* [What needs to be done]
Copy the listing below word for word, reproducing every line of text but leaving out the pictures.

BEGIN Given data

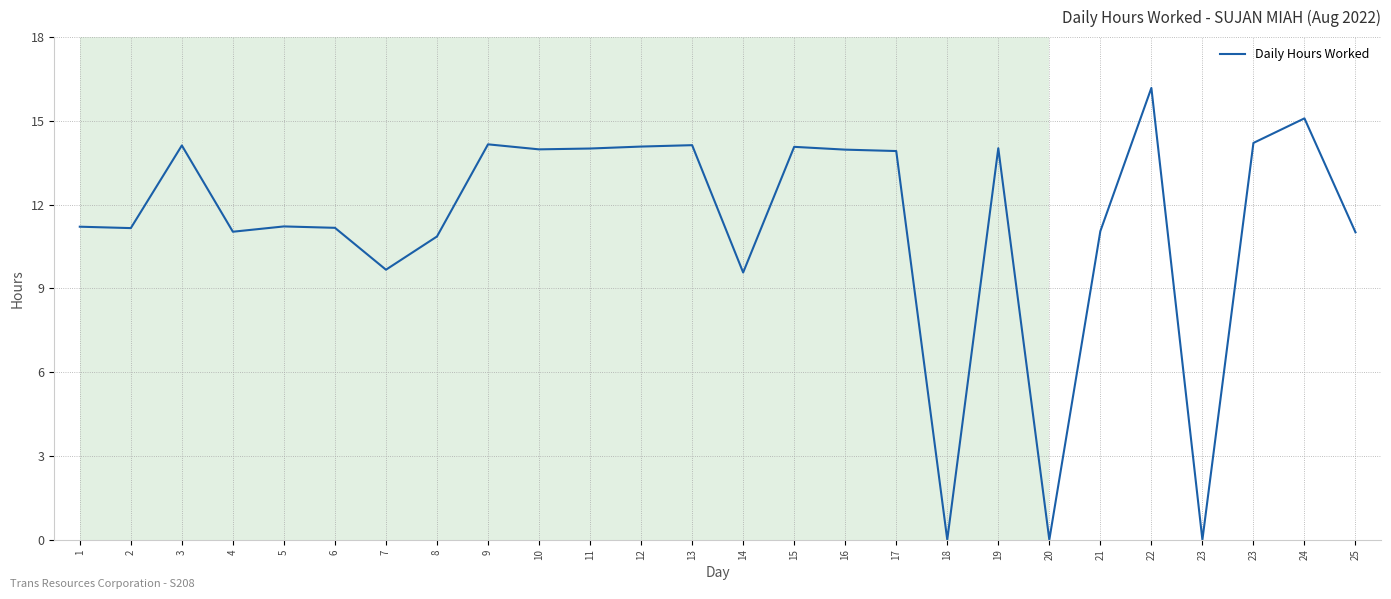

List the labels in order of value, smallest first.

18, 20, 23, 14, 7, 8, 25, 4, 21, 2, 6, 1, 5, 17, 16, 10, 11, 19, 15, 12, 3, 13, 9, 23, 24, 22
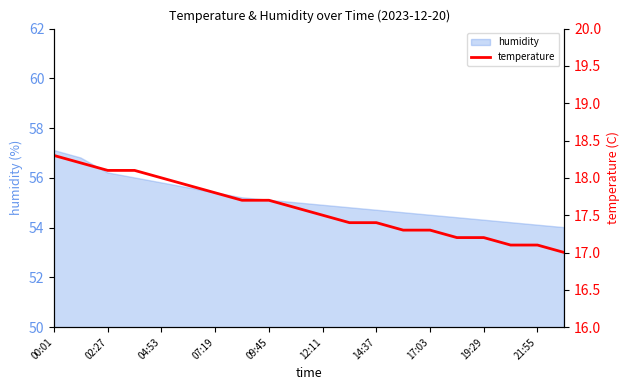

At which label does humidity reach its peak?

00:01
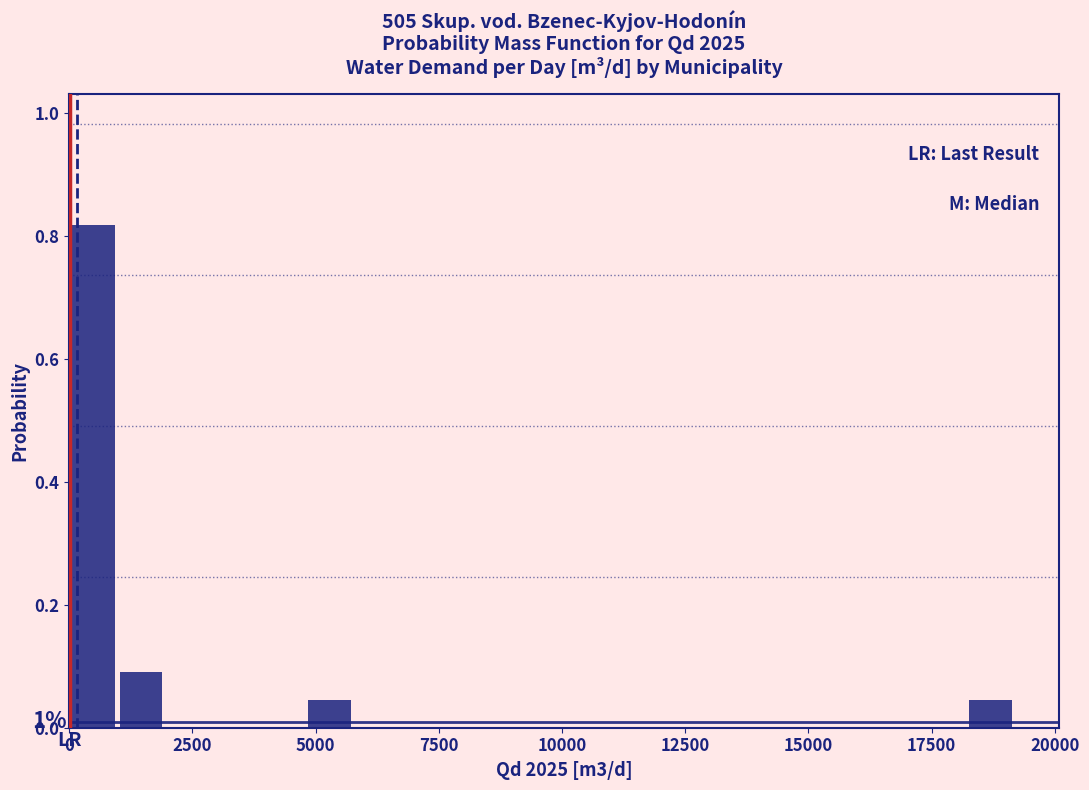

Read against the x-axis, roughly where is the centre of the tallest bar?

500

END Given data

* [Output of the task]
List the labels in order of value, smallest first.

18, 20, 23, 14, 7, 8, 25, 4, 21, 2, 6, 1, 5, 17, 16, 10, 11, 19, 15, 12, 3, 13, 9, 23, 24, 22

At which label does humidity reach its peak?

00:01

Read against the x-axis, roughly where is the centre of the tallest bar?

500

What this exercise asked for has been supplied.